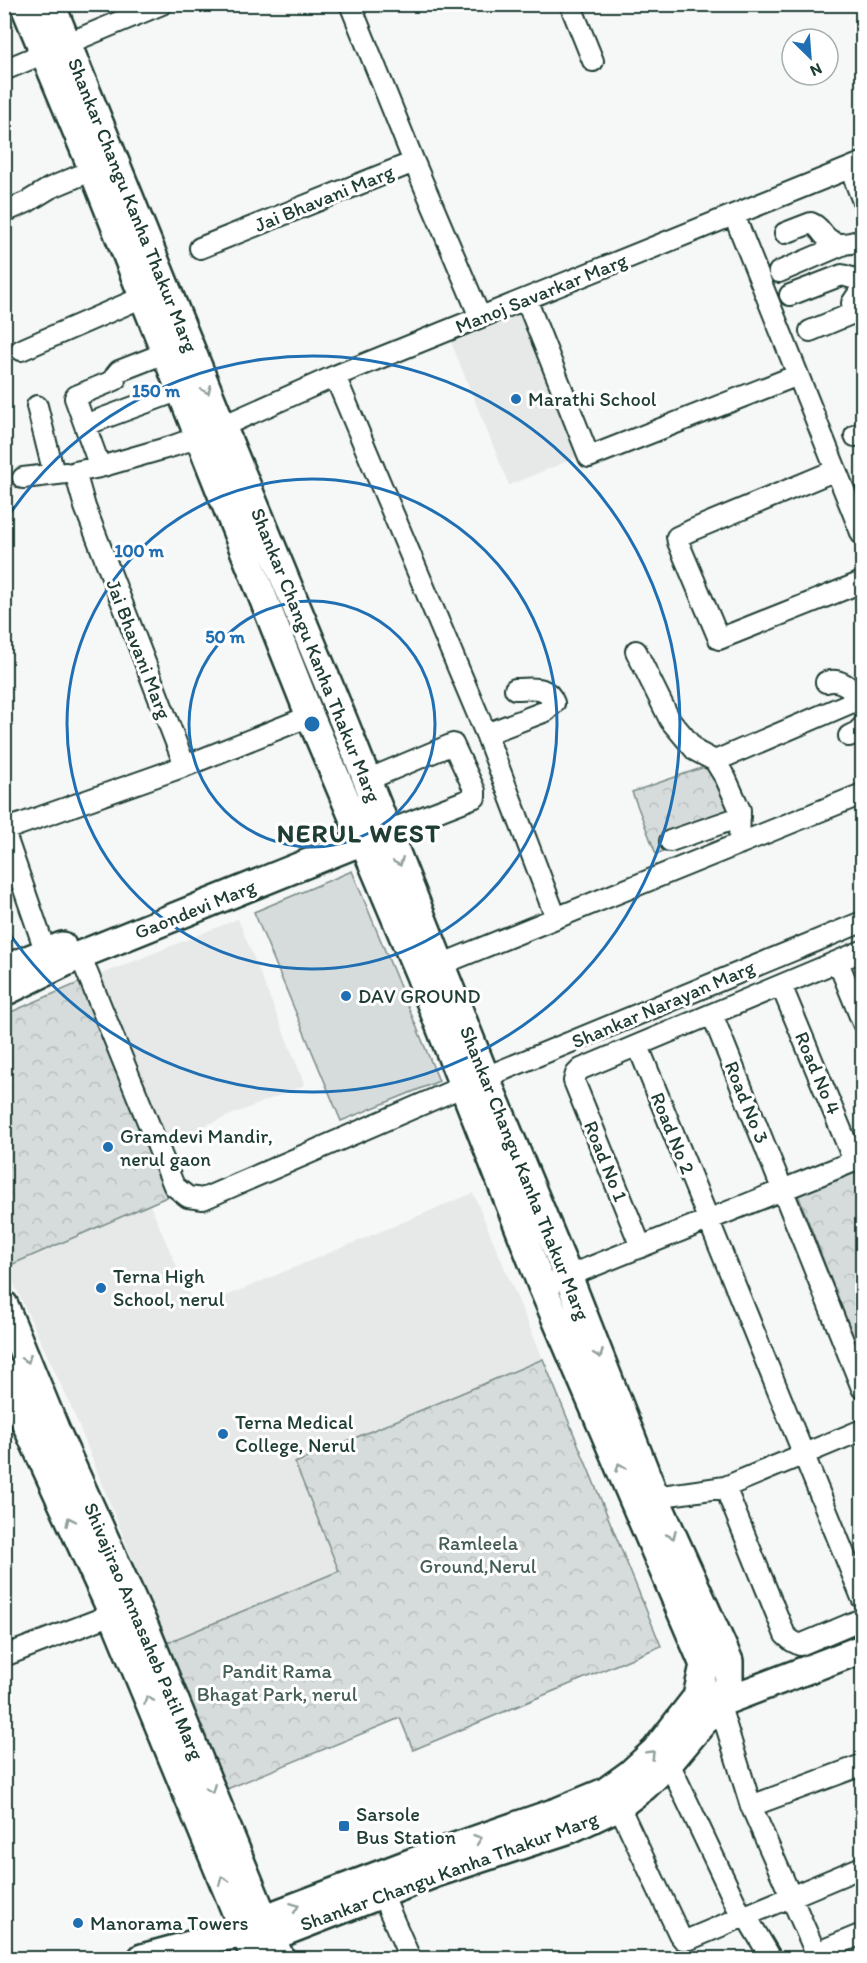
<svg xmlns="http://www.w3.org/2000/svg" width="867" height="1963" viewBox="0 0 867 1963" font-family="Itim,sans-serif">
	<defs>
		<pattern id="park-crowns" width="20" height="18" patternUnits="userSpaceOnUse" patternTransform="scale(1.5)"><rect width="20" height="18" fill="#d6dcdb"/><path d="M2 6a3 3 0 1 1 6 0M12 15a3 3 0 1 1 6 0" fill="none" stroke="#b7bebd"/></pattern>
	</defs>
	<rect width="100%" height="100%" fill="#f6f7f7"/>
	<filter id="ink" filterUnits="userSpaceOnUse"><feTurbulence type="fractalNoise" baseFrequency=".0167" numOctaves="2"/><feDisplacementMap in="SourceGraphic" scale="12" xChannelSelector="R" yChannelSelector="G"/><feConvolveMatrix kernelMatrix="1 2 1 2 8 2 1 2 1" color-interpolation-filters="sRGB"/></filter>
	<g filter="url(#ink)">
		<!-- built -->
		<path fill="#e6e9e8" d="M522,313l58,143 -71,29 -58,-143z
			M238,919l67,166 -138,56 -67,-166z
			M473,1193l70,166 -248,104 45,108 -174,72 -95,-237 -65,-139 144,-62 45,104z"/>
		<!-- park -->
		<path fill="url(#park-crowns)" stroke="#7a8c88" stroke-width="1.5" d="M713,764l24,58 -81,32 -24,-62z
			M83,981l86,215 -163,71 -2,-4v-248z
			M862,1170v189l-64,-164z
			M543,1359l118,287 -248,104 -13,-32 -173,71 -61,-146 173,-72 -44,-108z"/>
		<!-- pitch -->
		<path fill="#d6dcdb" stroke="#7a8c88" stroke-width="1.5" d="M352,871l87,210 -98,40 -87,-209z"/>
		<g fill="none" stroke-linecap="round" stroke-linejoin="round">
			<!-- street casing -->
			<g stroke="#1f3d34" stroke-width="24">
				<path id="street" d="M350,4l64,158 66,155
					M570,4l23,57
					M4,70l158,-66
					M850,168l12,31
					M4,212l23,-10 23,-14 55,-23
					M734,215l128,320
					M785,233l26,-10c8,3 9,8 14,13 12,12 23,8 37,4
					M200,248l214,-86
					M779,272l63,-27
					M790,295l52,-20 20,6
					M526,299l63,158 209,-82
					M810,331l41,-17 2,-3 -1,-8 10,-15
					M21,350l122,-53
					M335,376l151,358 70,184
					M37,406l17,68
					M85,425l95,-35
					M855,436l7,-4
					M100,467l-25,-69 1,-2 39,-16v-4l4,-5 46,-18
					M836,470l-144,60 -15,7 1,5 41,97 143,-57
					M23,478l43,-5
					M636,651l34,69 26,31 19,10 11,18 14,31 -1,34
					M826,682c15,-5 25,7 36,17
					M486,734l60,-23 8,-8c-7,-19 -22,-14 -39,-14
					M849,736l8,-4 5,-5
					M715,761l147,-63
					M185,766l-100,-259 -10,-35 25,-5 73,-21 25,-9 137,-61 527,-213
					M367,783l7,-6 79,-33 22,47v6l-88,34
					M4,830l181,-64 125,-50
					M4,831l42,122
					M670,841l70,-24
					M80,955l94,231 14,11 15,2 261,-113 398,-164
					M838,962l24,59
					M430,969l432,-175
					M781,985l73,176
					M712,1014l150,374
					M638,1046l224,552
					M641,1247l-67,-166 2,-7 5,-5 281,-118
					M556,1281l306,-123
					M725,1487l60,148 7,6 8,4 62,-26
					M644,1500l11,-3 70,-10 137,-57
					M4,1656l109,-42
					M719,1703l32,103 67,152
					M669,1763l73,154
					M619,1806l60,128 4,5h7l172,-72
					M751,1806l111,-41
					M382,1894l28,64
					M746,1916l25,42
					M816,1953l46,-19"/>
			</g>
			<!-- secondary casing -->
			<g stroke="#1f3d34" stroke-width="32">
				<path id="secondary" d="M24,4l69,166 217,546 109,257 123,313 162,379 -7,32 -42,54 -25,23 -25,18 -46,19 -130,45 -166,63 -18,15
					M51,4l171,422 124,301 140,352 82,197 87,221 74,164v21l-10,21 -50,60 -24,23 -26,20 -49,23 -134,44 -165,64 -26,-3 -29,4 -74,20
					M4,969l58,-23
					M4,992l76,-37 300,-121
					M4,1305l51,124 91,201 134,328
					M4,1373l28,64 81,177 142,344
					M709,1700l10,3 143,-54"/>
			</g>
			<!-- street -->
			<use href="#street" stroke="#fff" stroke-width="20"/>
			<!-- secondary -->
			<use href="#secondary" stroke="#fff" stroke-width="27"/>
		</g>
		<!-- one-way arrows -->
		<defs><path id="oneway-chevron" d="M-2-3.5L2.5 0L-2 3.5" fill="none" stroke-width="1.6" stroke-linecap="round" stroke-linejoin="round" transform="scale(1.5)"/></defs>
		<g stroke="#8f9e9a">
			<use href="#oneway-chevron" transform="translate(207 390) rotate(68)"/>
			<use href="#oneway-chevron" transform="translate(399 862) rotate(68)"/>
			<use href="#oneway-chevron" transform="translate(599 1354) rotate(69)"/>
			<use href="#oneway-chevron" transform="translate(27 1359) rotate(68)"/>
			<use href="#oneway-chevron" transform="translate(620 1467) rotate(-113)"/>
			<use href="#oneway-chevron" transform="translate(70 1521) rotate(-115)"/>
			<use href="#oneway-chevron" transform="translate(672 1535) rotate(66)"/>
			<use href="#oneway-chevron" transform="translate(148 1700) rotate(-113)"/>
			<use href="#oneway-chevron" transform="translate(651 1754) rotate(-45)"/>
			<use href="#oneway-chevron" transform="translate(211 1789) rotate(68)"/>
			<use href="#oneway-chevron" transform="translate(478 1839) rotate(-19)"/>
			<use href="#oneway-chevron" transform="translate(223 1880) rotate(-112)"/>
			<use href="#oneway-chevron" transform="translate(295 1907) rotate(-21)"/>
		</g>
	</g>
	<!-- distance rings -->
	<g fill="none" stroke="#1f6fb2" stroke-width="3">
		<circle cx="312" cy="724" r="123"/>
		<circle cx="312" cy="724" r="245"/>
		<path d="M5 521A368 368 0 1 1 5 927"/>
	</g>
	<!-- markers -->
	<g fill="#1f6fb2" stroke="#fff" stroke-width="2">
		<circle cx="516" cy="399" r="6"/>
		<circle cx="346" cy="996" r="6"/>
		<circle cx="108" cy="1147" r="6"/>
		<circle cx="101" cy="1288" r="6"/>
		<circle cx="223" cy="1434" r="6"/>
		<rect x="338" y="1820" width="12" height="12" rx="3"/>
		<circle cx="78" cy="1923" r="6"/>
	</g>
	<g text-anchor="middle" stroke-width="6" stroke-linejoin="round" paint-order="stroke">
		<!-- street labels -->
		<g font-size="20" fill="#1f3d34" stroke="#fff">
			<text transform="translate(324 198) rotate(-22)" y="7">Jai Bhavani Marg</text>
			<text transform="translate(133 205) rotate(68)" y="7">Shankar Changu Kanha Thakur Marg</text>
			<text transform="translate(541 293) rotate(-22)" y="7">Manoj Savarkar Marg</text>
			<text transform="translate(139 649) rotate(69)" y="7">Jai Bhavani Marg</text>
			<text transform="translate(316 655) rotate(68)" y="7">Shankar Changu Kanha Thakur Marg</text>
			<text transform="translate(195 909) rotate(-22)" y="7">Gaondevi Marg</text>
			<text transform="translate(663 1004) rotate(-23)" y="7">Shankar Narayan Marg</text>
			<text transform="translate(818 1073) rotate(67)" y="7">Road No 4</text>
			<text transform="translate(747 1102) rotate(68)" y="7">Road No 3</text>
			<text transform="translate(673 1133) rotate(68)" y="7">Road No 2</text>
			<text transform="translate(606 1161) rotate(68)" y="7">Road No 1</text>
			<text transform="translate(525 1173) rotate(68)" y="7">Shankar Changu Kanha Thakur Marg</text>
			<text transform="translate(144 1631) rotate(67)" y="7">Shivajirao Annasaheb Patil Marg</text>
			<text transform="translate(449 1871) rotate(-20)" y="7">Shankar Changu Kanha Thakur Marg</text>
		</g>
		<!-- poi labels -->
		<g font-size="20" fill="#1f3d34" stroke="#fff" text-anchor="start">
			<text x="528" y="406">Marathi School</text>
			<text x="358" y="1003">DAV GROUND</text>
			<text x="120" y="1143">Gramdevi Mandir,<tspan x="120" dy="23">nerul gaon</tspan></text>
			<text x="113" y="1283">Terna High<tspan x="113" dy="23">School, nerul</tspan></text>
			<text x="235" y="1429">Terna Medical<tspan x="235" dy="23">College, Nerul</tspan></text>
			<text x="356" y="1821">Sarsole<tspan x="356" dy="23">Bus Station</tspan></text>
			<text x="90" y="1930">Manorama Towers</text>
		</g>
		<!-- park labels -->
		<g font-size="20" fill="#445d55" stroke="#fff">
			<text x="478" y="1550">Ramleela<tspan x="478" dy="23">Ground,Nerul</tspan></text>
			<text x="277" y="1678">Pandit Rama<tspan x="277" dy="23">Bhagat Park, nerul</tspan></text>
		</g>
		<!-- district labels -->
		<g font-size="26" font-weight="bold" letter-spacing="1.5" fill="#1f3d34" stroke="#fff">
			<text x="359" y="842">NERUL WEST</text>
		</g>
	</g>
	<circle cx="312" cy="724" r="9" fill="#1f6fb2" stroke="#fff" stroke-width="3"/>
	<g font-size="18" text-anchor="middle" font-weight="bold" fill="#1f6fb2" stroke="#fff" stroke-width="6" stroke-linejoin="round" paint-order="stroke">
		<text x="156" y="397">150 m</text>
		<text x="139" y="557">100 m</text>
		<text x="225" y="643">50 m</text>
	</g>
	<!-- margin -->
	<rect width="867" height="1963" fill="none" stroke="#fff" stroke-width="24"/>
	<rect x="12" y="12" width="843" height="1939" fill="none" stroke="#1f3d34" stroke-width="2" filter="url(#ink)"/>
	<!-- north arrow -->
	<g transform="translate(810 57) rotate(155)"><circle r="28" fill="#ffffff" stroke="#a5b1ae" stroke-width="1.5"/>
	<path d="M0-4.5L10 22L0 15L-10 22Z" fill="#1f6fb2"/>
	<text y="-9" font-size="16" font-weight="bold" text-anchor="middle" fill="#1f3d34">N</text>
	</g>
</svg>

==================================================

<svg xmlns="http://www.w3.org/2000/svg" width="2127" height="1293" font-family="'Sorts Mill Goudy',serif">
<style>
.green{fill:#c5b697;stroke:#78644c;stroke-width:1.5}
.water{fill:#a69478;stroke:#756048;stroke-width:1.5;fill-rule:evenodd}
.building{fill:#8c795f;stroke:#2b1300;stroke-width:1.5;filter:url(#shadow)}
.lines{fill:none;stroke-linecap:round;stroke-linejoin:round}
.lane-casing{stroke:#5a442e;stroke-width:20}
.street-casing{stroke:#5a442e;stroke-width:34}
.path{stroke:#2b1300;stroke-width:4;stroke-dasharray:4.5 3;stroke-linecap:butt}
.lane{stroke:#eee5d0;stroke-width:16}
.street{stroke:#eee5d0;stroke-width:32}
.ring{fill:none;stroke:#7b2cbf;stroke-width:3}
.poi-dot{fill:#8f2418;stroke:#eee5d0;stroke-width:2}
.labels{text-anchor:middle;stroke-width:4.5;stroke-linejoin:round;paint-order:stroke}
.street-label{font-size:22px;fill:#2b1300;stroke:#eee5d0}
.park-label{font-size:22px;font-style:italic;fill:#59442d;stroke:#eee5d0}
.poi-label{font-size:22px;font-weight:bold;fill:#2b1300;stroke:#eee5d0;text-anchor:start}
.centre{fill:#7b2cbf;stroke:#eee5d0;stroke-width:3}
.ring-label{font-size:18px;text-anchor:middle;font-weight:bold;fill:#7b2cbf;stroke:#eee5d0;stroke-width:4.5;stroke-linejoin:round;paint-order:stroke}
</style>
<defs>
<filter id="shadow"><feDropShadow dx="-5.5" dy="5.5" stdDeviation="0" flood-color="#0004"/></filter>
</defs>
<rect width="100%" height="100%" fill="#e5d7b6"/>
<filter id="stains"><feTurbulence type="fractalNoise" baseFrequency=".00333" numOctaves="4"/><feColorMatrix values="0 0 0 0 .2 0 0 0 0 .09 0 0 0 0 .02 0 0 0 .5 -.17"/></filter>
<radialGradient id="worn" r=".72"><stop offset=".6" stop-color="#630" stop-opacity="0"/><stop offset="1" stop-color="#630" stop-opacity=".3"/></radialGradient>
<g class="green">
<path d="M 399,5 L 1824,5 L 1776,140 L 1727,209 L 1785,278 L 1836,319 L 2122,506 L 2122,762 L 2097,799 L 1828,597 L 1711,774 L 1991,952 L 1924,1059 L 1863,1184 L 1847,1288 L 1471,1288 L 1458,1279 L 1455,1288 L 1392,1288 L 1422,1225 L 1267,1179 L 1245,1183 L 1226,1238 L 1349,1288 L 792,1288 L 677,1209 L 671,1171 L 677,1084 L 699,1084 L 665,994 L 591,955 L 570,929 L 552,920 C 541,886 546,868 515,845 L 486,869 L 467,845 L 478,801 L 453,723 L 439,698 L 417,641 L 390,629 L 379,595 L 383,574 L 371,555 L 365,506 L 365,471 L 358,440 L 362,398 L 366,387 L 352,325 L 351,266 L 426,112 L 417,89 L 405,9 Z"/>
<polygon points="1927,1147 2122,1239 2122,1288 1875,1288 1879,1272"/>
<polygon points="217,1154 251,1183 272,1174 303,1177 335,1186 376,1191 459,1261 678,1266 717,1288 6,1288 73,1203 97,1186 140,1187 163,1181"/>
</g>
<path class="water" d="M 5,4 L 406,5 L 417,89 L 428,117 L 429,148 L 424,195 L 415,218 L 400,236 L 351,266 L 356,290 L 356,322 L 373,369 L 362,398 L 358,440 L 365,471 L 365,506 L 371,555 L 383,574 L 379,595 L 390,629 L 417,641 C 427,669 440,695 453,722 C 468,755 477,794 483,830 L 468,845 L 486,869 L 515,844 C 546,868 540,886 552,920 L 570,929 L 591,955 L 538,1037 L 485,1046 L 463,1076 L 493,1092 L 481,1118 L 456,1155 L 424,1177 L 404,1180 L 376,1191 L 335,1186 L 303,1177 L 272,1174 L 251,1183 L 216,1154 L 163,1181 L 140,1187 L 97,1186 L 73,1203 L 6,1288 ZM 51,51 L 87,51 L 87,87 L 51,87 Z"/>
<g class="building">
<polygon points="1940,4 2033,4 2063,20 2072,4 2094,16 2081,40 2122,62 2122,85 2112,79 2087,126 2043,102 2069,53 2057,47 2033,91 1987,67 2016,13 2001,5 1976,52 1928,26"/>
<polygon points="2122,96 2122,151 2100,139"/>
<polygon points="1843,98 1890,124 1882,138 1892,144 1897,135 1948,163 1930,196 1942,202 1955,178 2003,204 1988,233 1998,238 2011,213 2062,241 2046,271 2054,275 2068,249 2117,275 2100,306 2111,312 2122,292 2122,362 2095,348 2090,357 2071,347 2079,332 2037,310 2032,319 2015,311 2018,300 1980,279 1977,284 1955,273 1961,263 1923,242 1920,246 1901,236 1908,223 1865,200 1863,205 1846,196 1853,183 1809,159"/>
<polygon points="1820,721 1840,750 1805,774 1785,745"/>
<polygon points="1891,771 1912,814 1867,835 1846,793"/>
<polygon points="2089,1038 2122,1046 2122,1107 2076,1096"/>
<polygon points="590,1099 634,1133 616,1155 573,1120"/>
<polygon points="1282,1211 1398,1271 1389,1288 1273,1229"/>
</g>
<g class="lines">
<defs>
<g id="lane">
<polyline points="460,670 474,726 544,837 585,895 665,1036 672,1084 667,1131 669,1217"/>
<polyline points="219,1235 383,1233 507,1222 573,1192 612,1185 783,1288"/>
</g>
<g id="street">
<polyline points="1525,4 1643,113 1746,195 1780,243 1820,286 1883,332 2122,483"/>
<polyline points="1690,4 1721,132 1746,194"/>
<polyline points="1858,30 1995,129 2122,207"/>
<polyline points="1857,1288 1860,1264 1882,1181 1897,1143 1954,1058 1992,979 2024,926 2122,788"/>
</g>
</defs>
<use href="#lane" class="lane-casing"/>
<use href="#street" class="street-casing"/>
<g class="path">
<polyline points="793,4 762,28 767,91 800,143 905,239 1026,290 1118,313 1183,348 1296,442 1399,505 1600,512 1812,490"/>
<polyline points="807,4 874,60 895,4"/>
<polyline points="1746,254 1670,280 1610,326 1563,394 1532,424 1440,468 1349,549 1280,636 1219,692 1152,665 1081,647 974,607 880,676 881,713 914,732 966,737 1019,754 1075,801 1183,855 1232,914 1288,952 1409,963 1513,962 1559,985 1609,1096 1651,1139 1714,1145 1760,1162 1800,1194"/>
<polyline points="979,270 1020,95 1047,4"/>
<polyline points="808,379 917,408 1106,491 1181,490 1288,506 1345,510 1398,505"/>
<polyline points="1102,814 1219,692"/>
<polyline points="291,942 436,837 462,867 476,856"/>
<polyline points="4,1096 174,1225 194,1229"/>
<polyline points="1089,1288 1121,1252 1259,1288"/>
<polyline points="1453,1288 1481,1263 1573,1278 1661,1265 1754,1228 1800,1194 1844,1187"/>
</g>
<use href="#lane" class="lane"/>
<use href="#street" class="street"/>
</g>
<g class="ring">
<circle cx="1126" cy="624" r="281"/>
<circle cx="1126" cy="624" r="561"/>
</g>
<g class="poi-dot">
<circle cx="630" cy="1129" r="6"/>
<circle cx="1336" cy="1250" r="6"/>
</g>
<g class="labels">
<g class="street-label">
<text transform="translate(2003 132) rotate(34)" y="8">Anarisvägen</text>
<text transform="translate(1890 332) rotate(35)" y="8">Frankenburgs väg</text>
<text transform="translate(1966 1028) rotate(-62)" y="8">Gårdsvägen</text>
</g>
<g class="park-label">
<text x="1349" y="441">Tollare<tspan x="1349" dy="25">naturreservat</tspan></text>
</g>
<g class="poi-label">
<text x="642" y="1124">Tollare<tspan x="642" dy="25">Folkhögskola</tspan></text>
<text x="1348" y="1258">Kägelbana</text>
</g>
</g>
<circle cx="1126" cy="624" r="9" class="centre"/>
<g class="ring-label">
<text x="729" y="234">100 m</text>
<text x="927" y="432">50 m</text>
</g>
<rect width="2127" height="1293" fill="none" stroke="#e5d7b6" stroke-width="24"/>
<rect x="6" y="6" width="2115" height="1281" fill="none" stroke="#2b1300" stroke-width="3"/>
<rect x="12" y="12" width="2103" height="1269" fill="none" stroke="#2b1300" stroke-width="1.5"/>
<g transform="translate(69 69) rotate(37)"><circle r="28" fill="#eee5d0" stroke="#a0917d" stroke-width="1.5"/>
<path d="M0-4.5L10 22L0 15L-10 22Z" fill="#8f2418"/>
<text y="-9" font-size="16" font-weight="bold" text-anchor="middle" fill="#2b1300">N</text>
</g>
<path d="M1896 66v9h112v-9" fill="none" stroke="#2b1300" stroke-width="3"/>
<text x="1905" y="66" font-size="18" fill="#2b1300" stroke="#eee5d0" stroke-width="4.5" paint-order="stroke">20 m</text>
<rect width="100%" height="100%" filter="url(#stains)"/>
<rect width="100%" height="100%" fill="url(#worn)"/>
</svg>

==================================================

Work order - Search the entries above for the word "type", and copy every line where it occurs.

Result -
	<filter id="ink" filterUnits="userSpaceOnUse"><feTurbulence type="fractalNoise" baseFrequency=".0167" numOctaves="2"/><feDisplacementMap in="SourceGraphic" scale="12" xChannelSelector="R" yChannelSelector="G"/><feConvolveMatrix kernelMatrix="1 2 1 2 8 2 1 2 1" color-interpolation-filters="sRGB"/></filter>
<filter id="stains"><feTurbulence type="fractalNoise" baseFrequency=".00333" numOctaves="4"/><feColorMatrix values="0 0 0 0 .2 0 0 0 0 .09 0 0 0 0 .02 0 0 0 .5 -.17"/></filter>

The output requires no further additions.